▶ Request
Every entry, from first to last, must be written out exactly.
# # # #
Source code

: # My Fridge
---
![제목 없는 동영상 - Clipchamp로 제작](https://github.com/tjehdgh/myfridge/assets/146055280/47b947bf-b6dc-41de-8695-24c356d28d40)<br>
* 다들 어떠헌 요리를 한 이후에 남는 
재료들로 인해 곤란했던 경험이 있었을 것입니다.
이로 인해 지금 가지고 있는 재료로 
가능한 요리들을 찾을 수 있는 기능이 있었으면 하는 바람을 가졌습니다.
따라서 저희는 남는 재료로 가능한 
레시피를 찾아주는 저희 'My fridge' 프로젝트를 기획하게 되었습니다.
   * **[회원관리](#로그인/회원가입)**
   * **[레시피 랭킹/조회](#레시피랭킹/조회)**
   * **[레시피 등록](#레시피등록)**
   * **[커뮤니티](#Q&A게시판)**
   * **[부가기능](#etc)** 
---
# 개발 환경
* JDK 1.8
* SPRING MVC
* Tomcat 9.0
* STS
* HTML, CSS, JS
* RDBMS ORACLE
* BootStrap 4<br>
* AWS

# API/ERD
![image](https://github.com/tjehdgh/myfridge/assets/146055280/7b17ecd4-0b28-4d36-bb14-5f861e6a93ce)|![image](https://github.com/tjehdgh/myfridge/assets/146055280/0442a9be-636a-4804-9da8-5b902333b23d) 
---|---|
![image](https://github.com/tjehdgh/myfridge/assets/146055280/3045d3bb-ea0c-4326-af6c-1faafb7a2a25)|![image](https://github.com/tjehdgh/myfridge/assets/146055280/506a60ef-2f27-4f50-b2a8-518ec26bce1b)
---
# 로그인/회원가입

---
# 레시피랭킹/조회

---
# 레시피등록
# # # #
▶ Written response
Source code

: # My Fridge
---
![제목 없는 동영상 - Clipchamp로 제작](https://github.com/tjehdgh/myfridge/assets/146055280/47b947bf-b6dc-41de-8695-24c356d28d40)<br>
* 다들 어떠헌 요리를 한 이후에 남는 
재료들로 인해 곤란했던 경험이 있었을 것입니다.
이로 인해 지금 가지고 있는 재료로 
가능한 요리들을 찾을 수 있는 기능이 있었으면 하는 바람을 가졌습니다.
따라서 저희는 남는 재료로 가능한 
레시피를 찾아주는 저희 'My fridge' 프로젝트를 기획하게 되었습니다.
   * **[회원관리](#로그인/회원가입)**
   * **[레시피 랭킹/조회](#레시피랭킹/조회)**
   * **[레시피 등록](#레시피등록)**
   * **[커뮤니티](#Q&A게시판)**
   * **[부가기능](#etc)** 
---
# 개발 환경
* JDK 1.8
* SPRING MVC
* Tomcat 9.0
* STS
* HTML, CSS, JS
* RDBMS ORACLE
* BootStrap 4<br>
* AWS

# API/ERD
![image](https://github.com/tjehdgh/myfridge/assets/146055280/7b17ecd4-0b28-4d36-bb14-5f861e6a93ce)|![image](https://github.com/tjehdgh/myfridge/assets/146055280/0442a9be-636a-4804-9da8-5b902333b23d) 
---|---|
![image](https://github.com/tjehdgh/myfridge/assets/146055280/3045d3bb-ea0c-4326-af6c-1faafb7a2a25)|![image](https://github.com/tjehdgh/myfridge/assets/146055280/506a60ef-2f27-4f50-b2a8-518ec26bce1b)
---
# 로그인/회원가입

---
# 레시피랭킹/조회

---
# 레시피등록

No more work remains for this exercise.